Un desgaste que venía en aumento
La salida de Bondi se da tras semanas de creciente malestar dentro de la administración, donde el manejo del caso Jeffrey Epstein se convirtió en un punto crítico.
Según trascendió, el presidente estaba cada vez más disconforme con la forma en que el Departamento de Justicia abordó los expedientes vinculados al escándalo, un tema sensible incluso dentro de su propio espacio político.
Discusiones y pérdida de confianza
En los días previos a su salida, se registraron fuertes cruces entre Trump y Bondi, incluyendo conversaciones calificadas como “duras” por fuentes cercanas.
A esto se sumaron cuestionamientos del mandatario sobre la falta de contundencia del área judicial frente a sus adversarios políticos y críticas a su desempeño comunicacional.
Cambios en cadena dentro del Gobierno
La salida de Bondi se suma a la reciente destitución de Kristi Noem, lo que evidencia una reconfiguración en el gabinete en un contexto complejo para la Casa Blanca.
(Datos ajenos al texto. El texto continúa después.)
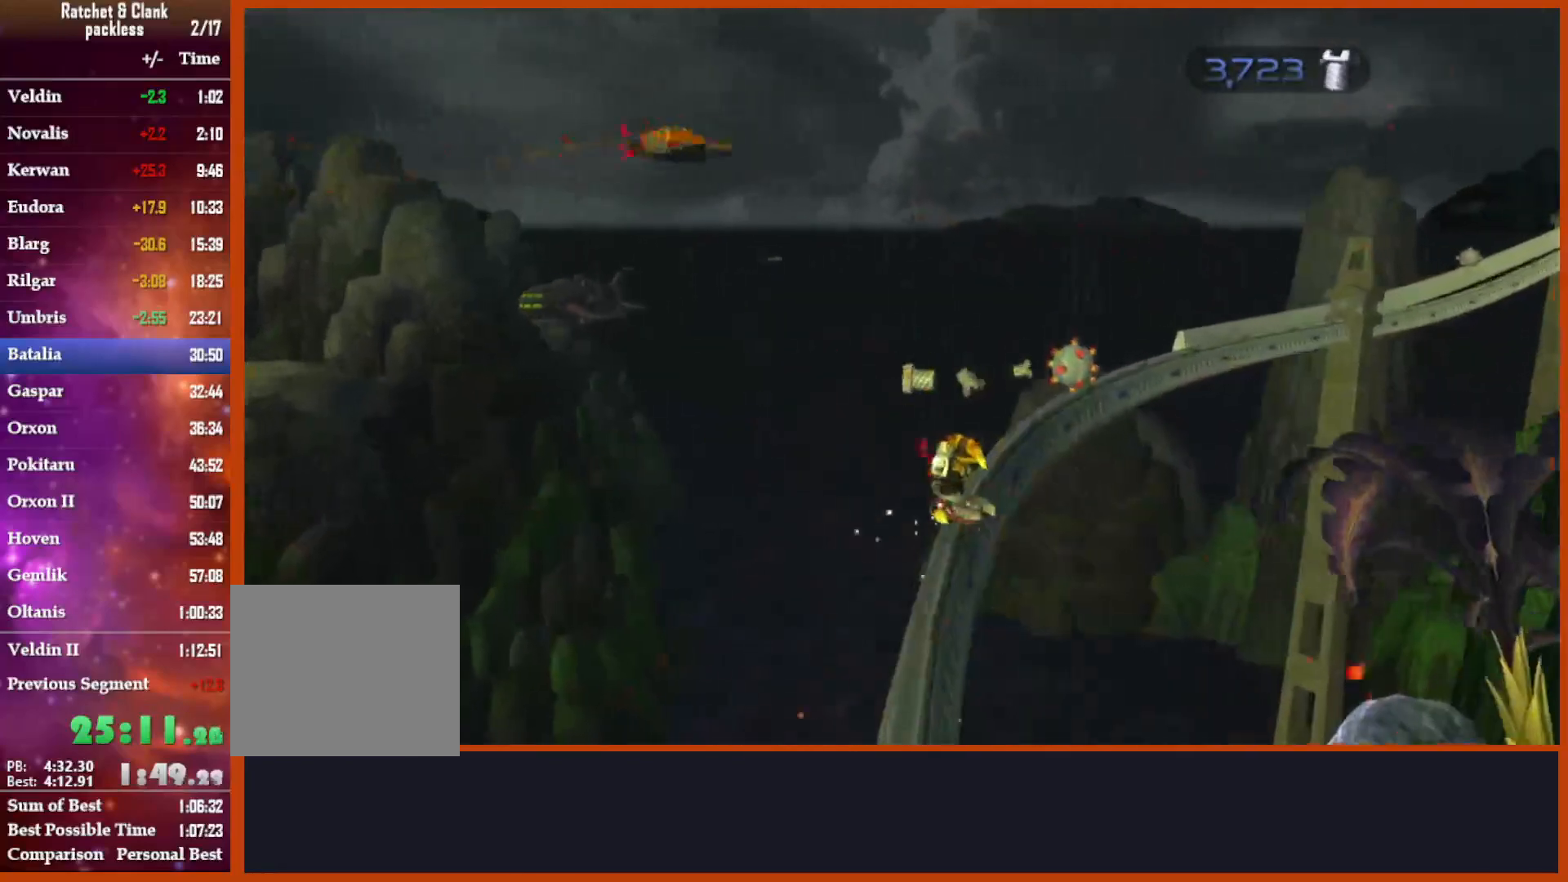
{"dt_ms": 500, "buttons": ["SQUARE"], "left_stick": "center", "right_stick": "center", "events": [[250, "SQUARE", "down"], [350, "SQUARE", "up"], [433, "SQUARE", "down"]]}
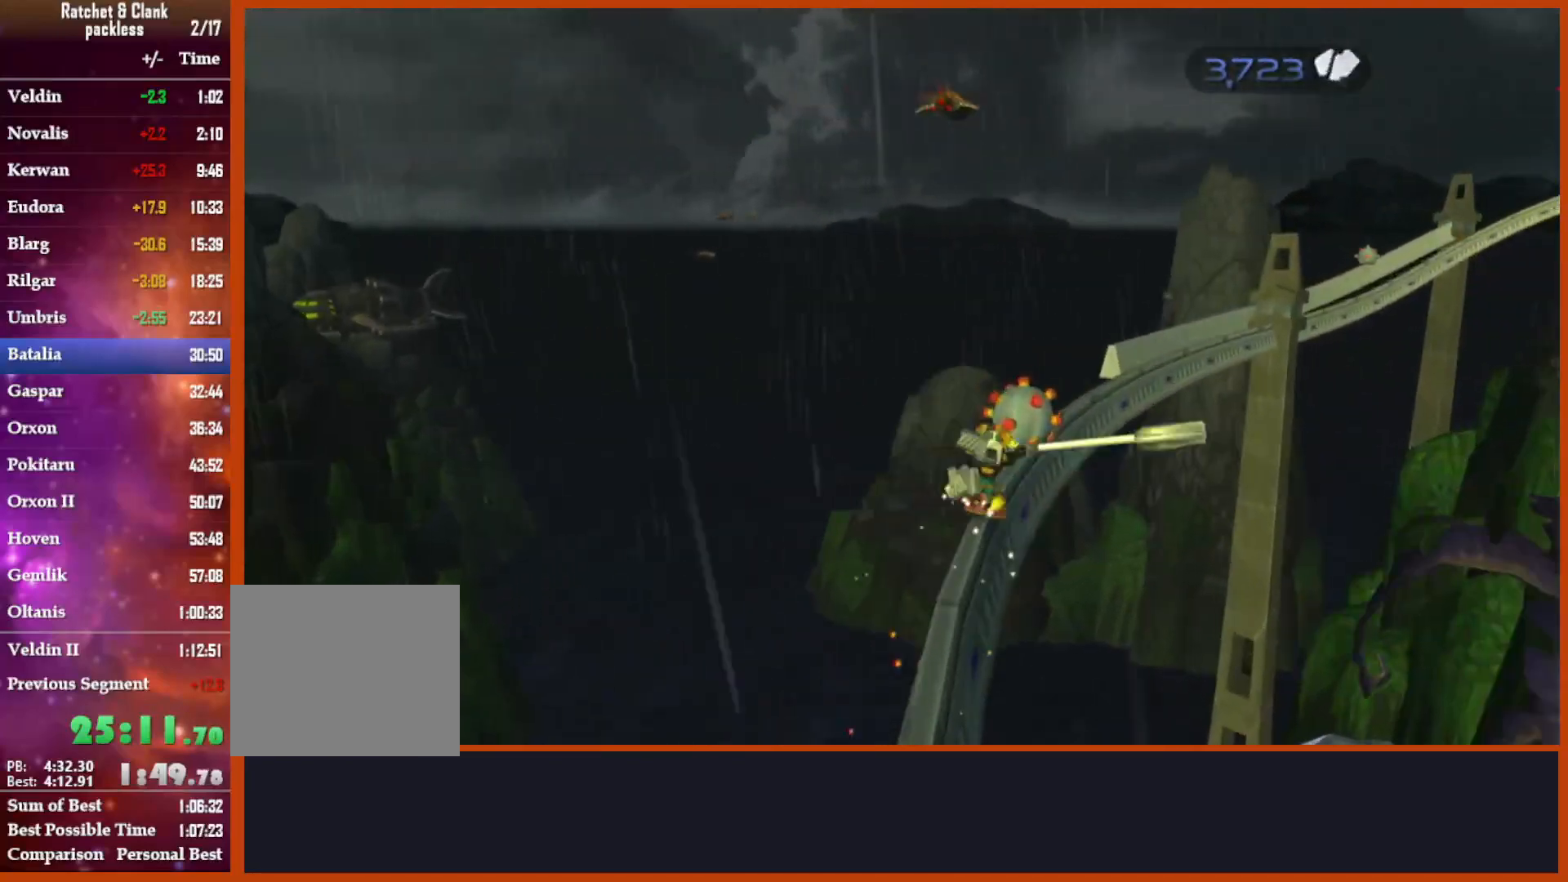
{"dt_ms": 500, "buttons": [], "left_stick": "left", "right_stick": "center", "events": [[17, "SQUARE", "up"], [300, "left_stick", "left"]]}
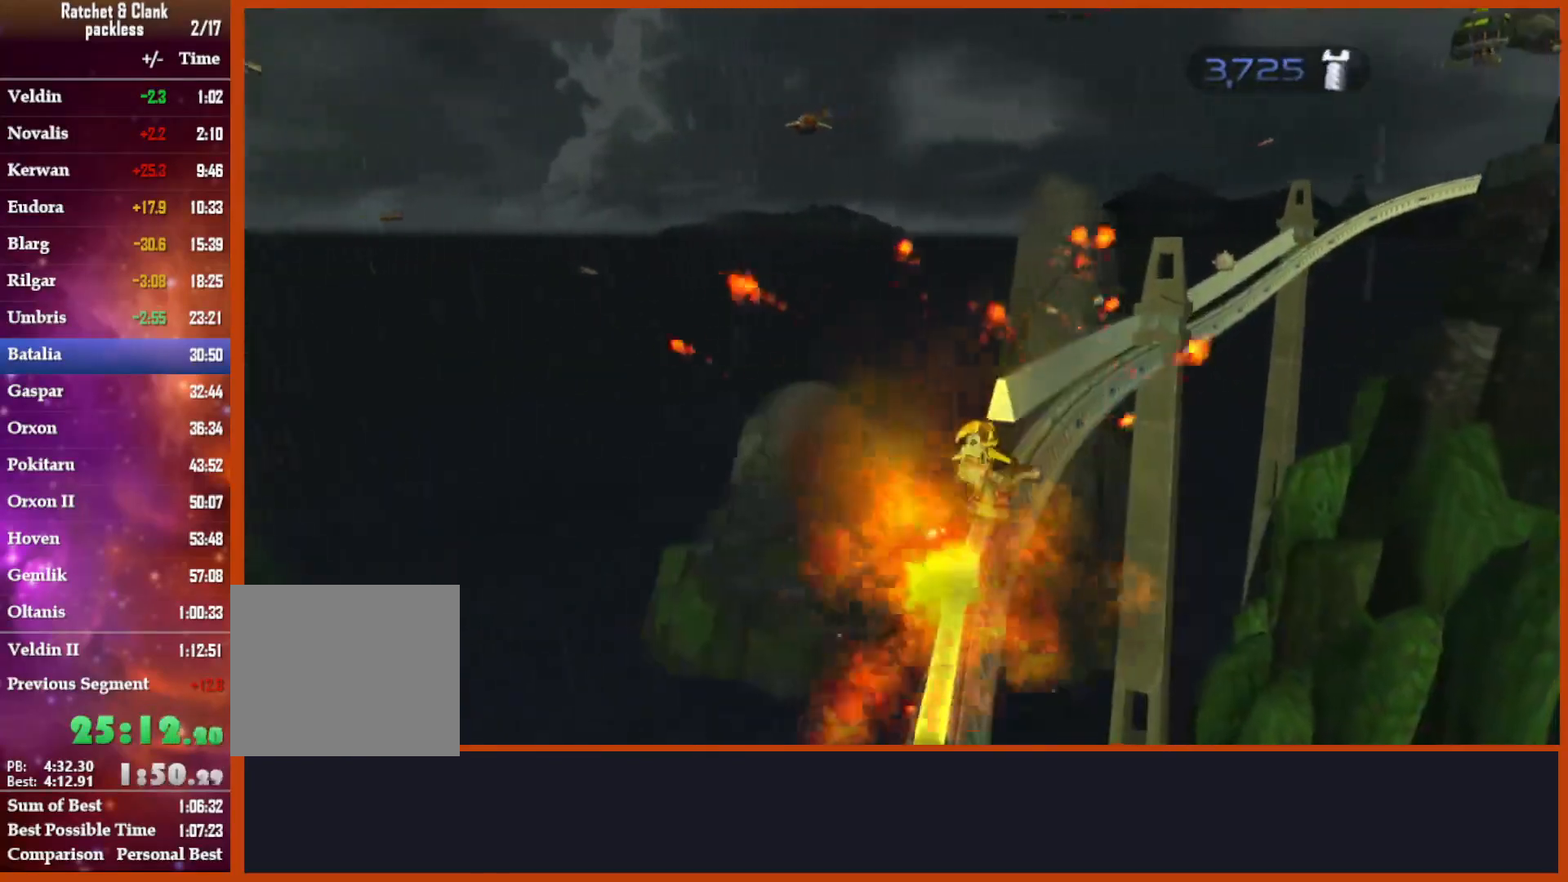
{"dt_ms": 500, "buttons": [], "left_stick": "left", "right_stick": "center", "events": [[333, "CROSS", "down"], [433, "CROSS", "up"]]}
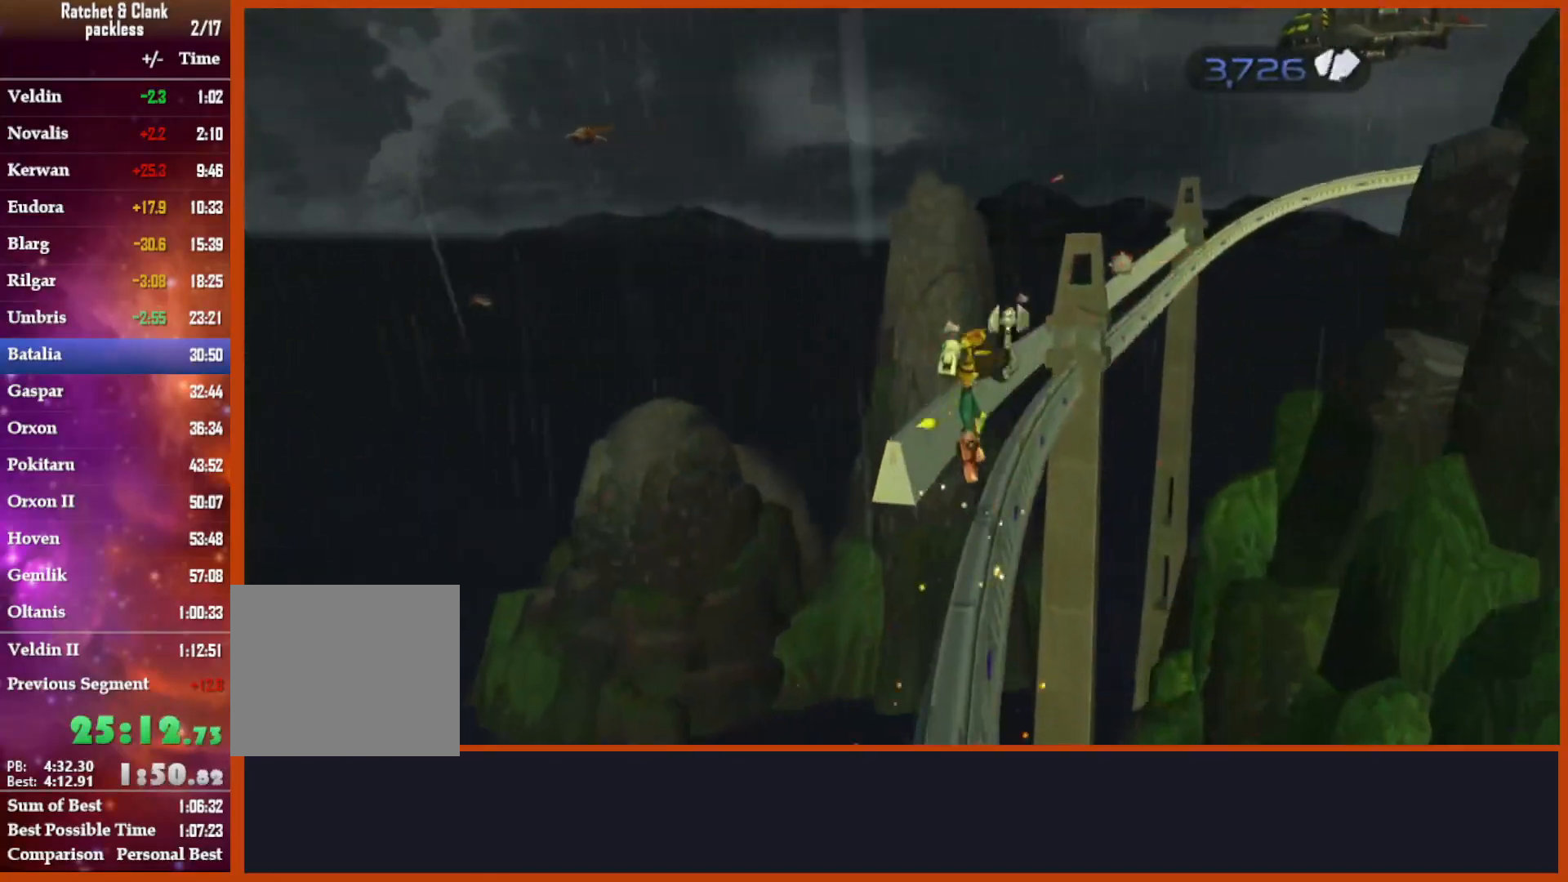
{"dt_ms": 500, "buttons": [], "left_stick": "center", "right_stick": "center", "events": [[183, "left_stick", "center"]]}
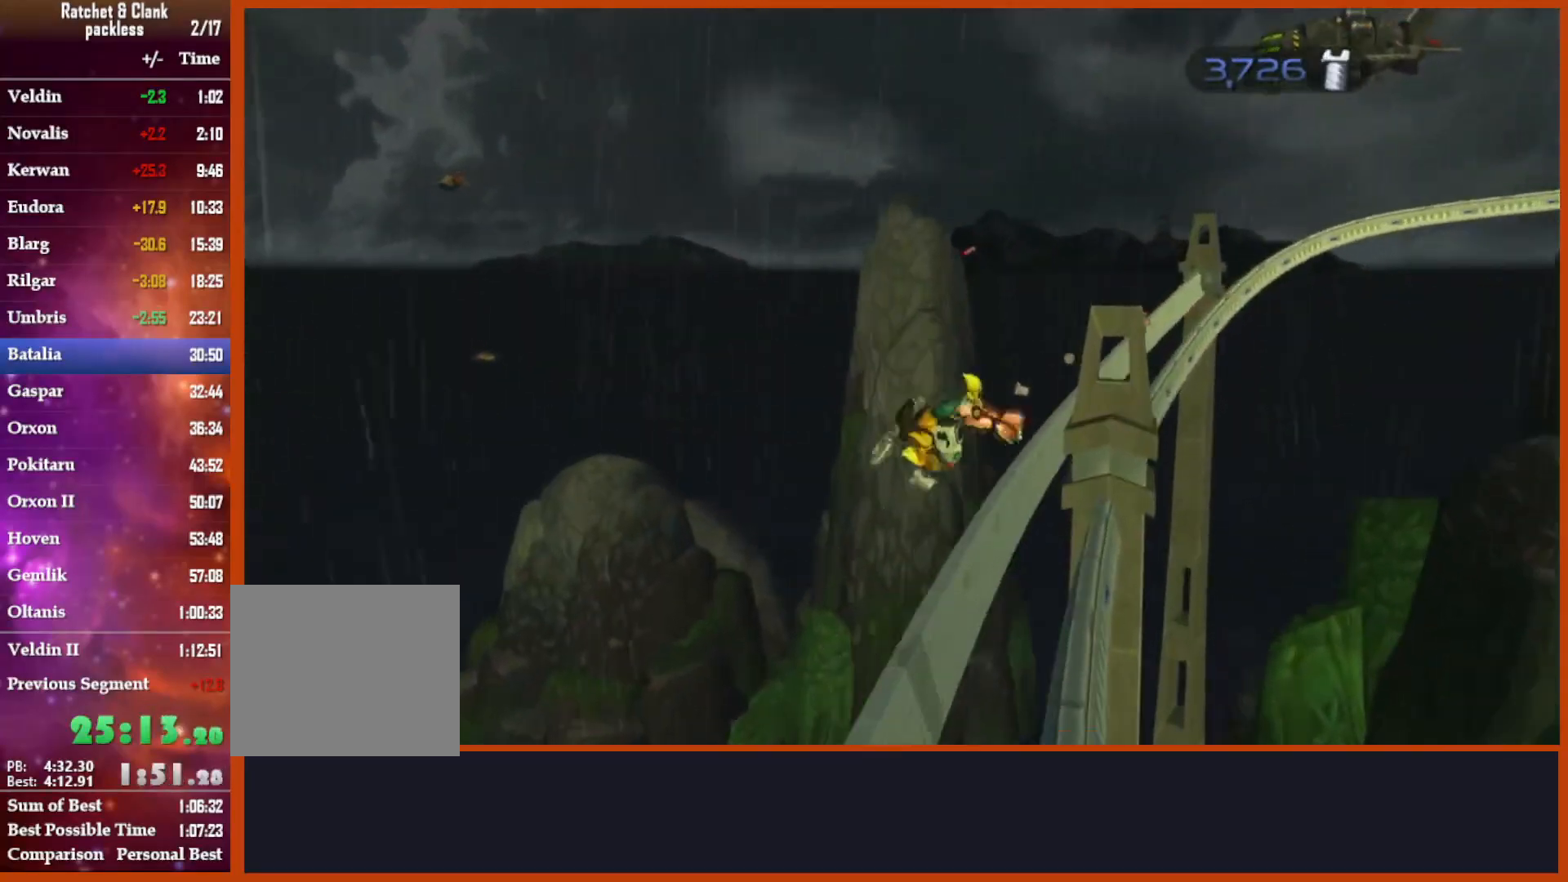
{"dt_ms": 500, "buttons": [], "left_stick": "right", "right_stick": "center", "events": [[233, "left_stick", "right"]]}
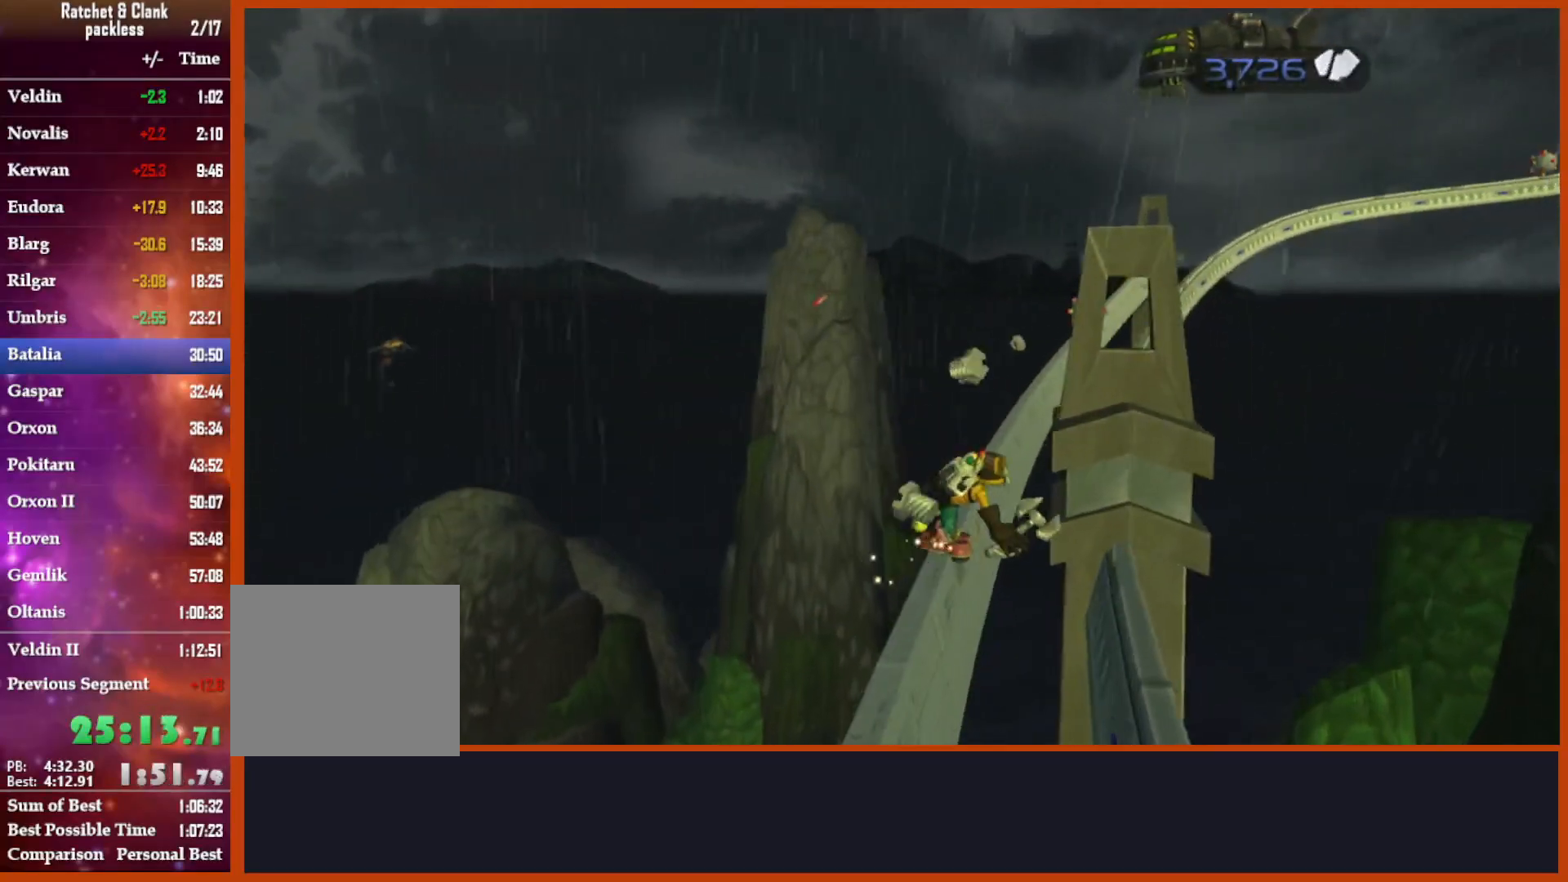
{"dt_ms": 500, "buttons": ["CROSS"], "left_stick": "right", "right_stick": "center", "events": [[383, "CROSS", "down"]]}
Además, crecen las versiones sobre posibles nuevos movimientos, con la directora de Inteligencia Nacional, Tulsi Gabbard, bajo la lupa presidencial.
Contexto político y presión externa
Estas decisiones se producen mientras la administración enfrenta cuestionamientos por la guerra con Irán y una caída en los niveles de aprobación.
Las diferencias internas sobre la estrategia internacional, especialmente en relación al conflicto en Medio Oriente, también profundizaron la tensión entre el liderazgo político y otros sectores del gobierno.